France

Parcoursup : La charge mentale de l’orientation, surtout pour les mères

D’après une enquête de la FCPE et du journal L’Etudiant, dans 70 % des familles, c’est la mère qui « passe le plus de temps sur le sujet de l’orientation ». Parcoursup, qui a succédé au site Admission Post-Bac en 2018, accueillera cette année environ un million de candidats, selon le ministre de l’Enseignement supérieur, Philippe Baptiste.

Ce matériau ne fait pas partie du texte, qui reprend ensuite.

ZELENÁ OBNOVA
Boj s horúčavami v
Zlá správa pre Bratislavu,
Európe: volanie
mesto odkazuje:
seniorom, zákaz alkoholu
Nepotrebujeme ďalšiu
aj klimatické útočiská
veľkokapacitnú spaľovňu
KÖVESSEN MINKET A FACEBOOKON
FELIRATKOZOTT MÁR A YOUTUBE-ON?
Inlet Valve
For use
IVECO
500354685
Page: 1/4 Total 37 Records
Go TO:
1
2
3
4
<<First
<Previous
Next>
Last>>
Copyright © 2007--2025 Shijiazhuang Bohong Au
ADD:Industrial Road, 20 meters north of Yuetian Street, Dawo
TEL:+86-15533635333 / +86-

Les tâches ménagères, les rendez-vous médicaux des enfants, ainsi que l’inscription aux centres de loisirs et aux activités périscolaires sont des obligations qui reposent majoritairement sur les femmes. Cela s’applique également à la responsabilité de l’orientation et des choix concernant Parcoursup, comme le révèle une récente étude.

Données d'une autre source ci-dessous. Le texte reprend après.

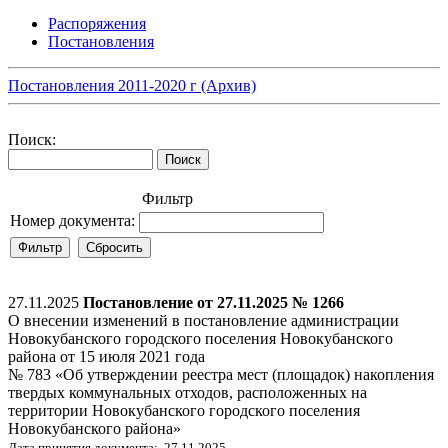
Распоряжения
Постановления
Постановления 2011-2020 г (Архив)
Поиск:
Фильтр
Номер документа:
27.11.2025
Постановление от 27.11.2025 № 1266
О внесении изменений в постановление администрации
Новокубанского городского поселения Новокубанского
района от 15 июля 2021 года
№ 783 «Об утверждении реестра мест (площадок) накопления
твердых коммунальных отходов, расположенных на
территории Новокубанского городского поселения
Новокубанского района»
Дата принятия документа: 27.11.2025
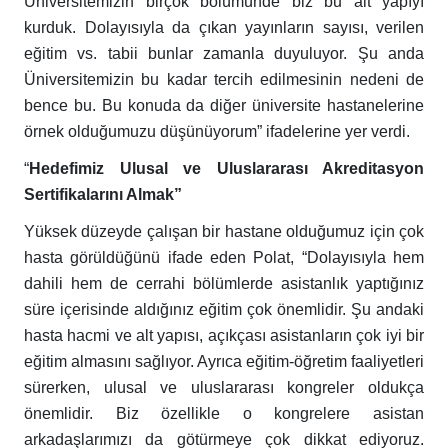
Üniversitemizin birçok bölümünde biz bu alt yapıyı
kurduk. Dolayısıyla da çıkan yayınların sayısı, verilen
eğitim vs. tabii bunlar zamanla duyuluyor. Şu anda
Üniversitemizin bu kadar tercih edilmesinin nedeni de
bence bu. Bu konuda da diğer üniversite hastanelerine
örnek olduğumuzu düşünüyorum” ifadelerine yer verdi.
“
Hedefimiz Ulusal ve Uluslararası Akreditasyon
Sertifikalarını Almak”
Yüksek düzeyde çalışan bir hastane olduğumuz için çok
hasta görüldüğünü ifade eden Polat, “Dolayısıyla hem
dahili hem de cerrahi bölümlerde asistanlık yaptığınız
süre içerisinde aldığınız eğitim çok önemlidir. Şu andaki
hasta hacmi ve alt yapısı, açıkçası
asistanların çok iyi bir
eğitim almasını sağlıyor. Ayrıca eğitim-öğretim faaliyetleri
sürerken, ulusal ve uluslararası kongreler oldukça
önemlidir. Biz özellikle o kongrelere asistan
arkadaşlarımızı da götürmeye çok dikkat ediyoruz.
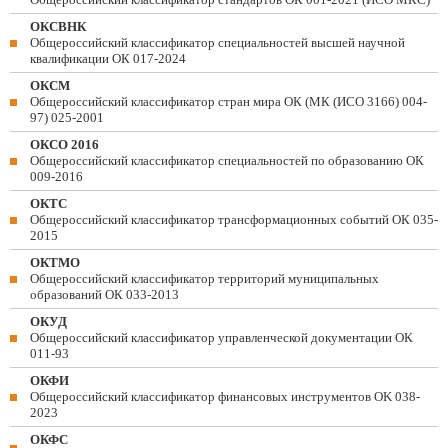
ОКСВНК
Общероссийский классификатор специальностей высшей научной
квалификации ОК 017-2024
ОКСМ
Общероссийский классификатор стран мира ОК (МК (ИСО 3166) 004-
97) 025-2001
ОКСО 2016
Общероссийский классификатор специальностей по образованию ОК
009-2016
ОКТС
Общероссийский классификатор трансформационных событий ОК 035-
2015
ОКТМО
Общероссийский классификатор территорий муниципальных
образований ОК 033-2013
ОКУД
Общероссийский классификатор управленческой документации ОК
011-93
ОКФИ
Общероссийский классификатор финансовых инструментов OK 038-
2023
ОКФС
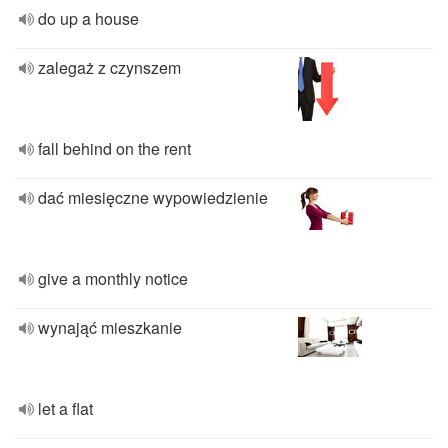
do up a house
zalegaż z czynszem
fall behind on the rent
dać miesięczne wypowiedzienie
give a monthly notice
wynająć mieszkanie
let a flat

Selon une enquête par questionnaire* menée par la FCPE, fédération de parents d’élèves, en collaboration avec le journal L’Etudiant, dans 70 % des familles, c’est la mère qui « passe le plus de temps sur le sujet de l’orientation ». Seulement 21 % des parents ont indiqué que « les deux parents à temps égal » s’occupent de cette question.

80 % des mères ressentent une augmentation de leur charge mentale

Ces résultats, élaborés à partir d’un échantillon de plus d’un millier de parents, sont en accord avec une étude antérieure de l’Institut Montaigne, publiée en avril 2025, où 71 % des jeunes ont déclaré avoir été accompagnés par leur mère. « La composition de l’échantillon de l’étude réalisée par L’Etudiant et la FCPE reflète directement ce constat : 88 % des répondants à l’enquête sont des femmes », indique la principale fédération de parents d’élèves dans un communiqué de presse.

« Mon mari est impliqué aussi, mais c’est moi qui ai exploré toutes les possibilités, qui ai fait un tri », confie Sophie**, dont la fille cadette passera le bac cette année. Le fait de devoir gérer l’orientation de son enfant augmente la charge mentale pour 80 % des mères, contre 53 % pour les pères seulement, selon l’étude. Cela engendre du stress pour tous les parents.

« Complètement démunie » face à Parcoursup

Près de 77 % des parents interrogés affirment ressentir de « l’anxiété » face à Parcoursup, et ce chiffre monte à 79 % pour les mères. De plus, 69 % des parents estiment que la procédure est « complexe » et 79 % la trouvent « stressante », en grande partie en raison des incertitudes qu’elle génère quant à l’avenir de leurs enfants. Les principales sources de stress mentionnées sont la crainte d’« affectations non satisfaisantes », d’un « refus potentiel » ou de ne « recevoir aucune affectation ».

Cette procédure est « très stressante », confirme Delphine Bednarski, 43 ans, dont la fille, Rose, passe le bac cette année. Sa fille de 17 ans, qui aspire à devenir éducatrice spécialisée, a effectué seulement trois vœux sur Parcoursup parmi les dix possibles. Face à cette situation, Delphine se sent « complètement démunie » et estime ne pas être assez préparée.

Un million de candidats

Pour les parents, Parcoursup est « un peu comme piloter un avion. Vous avez votre enfant à côté de vous, vous avez une idée du cap, mais vous ne savez pas quels vents soufflent, s’il y a des turbulences, ni si vous allez être dévié », résume Grégoire Ensel, vice-président de la FCPE.

Cette année, environ un million de candidats, qu’il s’agisse de néobacheliers ou d’étudiants en réorientation, devront s’inscrire sur Parcoursup, qui a remplacé le site Admission Post-Bac (ABP) en 2018, selon le ministre de l’Enseignement supérieur, Philippe Baptiste.

*Méthodologie : enquête en ligne, adressée auprès de la base de l’Etudiant et de la FCPE via SurveyMonkey. 1.103 parents répondants (dont 88 % de femmes et 12 % d’hommes). Le sondage a été administré du 30 janvier au 24 février 2026.